In the first two decades, the numbers remained stable but, starting in 2007, the numbers headed up from 1,800 to more than 5,500 per year in 2015.
One in 25 deaths is now the result of physician-assisted dying.
From being a last resort, physician-assisted dying is on the road to becoming a preferred, if not the only, acceptable mode of dying in the case of cancer.
“Assisted dying” and “dying with dignity” have become virtual synonyms, with public opinion shifting toward considering it a patient’s right and a physician’s duty. Pressure on doctors can be intense.
Other developments include the formation of a network of traveling euthanizing doctors (the “End of Life Clinic”), providing physician-assisted dying to patients without a prior doctor-patient relationship.
From 29 cases in 2012, the clinic helped 365 people in 2015.
And whereas, in the pioneering years, virtually no patients with psychiatric illnesses or dementia were euthanized, we counted 160 such cases in 2015 alone.
The developments continue to unfold.
There is a strong public advocacy for legalizing child euthanasia. On Oct. 12, the Dutch Minister of Health announced state-organized physician-assisted dying for any elderly person who asks for it and who suffers from age, loneliness, meaninglessness or bereavement.
In the pioneering years in the Netherlands, terminal cancer was the most common reason for assisted dying. In hindsight, one of our biggest mistakes may have been that we did not include terminal illness as a condition. But even if we had done so, could we have contained the practice?
In the Netherlands, patient organizations have effectively campaigned for broader access to physician-assisted dying: Why only those with a terminal disease? Why only those with physical disease? Why only adults? Why only competent patients?
Indeed, why only those with a disease? To be honest, the cases that broke my heart the most during my time on the committee were people who were not even facing death: cases of sexual abuse, war traumas, a serious work-related setback with which a person is psychologically unable to cope.
In many markets, supply creates demand. My experience is that assisted dying is no exception.
Although I can very well sympathize with the suffering of so many, a physician-assisted dying law may have paradoxical effects.

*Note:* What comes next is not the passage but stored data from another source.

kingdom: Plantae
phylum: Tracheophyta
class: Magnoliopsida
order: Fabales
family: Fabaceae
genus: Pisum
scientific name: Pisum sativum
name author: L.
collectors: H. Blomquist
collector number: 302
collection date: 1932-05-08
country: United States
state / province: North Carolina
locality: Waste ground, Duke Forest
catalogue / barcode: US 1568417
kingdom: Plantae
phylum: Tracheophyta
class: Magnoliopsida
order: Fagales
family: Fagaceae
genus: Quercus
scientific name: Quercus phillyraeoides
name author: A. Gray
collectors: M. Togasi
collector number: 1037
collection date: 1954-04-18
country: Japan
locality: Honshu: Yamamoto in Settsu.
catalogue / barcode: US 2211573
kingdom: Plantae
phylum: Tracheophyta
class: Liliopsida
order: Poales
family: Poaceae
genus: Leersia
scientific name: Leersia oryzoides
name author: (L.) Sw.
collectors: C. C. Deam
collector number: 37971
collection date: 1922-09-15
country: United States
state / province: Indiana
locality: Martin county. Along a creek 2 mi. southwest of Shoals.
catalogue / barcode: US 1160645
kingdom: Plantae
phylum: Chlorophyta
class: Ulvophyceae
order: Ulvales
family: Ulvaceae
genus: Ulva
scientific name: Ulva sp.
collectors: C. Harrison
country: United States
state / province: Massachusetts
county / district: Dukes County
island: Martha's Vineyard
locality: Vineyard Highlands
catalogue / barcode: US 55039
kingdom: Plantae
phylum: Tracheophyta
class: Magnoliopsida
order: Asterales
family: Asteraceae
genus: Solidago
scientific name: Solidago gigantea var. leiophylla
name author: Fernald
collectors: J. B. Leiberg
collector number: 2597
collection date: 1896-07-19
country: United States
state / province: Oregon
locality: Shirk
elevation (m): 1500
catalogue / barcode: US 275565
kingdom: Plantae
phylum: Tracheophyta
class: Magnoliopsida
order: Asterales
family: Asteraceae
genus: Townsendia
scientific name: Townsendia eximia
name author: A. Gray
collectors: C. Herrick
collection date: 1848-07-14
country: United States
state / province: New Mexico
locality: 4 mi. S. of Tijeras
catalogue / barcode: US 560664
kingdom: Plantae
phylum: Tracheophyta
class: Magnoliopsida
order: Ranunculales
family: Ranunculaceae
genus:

Speaking for the Netherlands: In three decades, physician-assisted dying has not only relieved much suffering, but it has also changed our whole view on suffering, coping, aging and dying.
Other states may want to take that into account when they consider the options at the end of life.
Theo Boer is a professor of Ethics at the Universities of Kampen and Groningen, the Netherlands. He recently was visiting in Rio Rancho.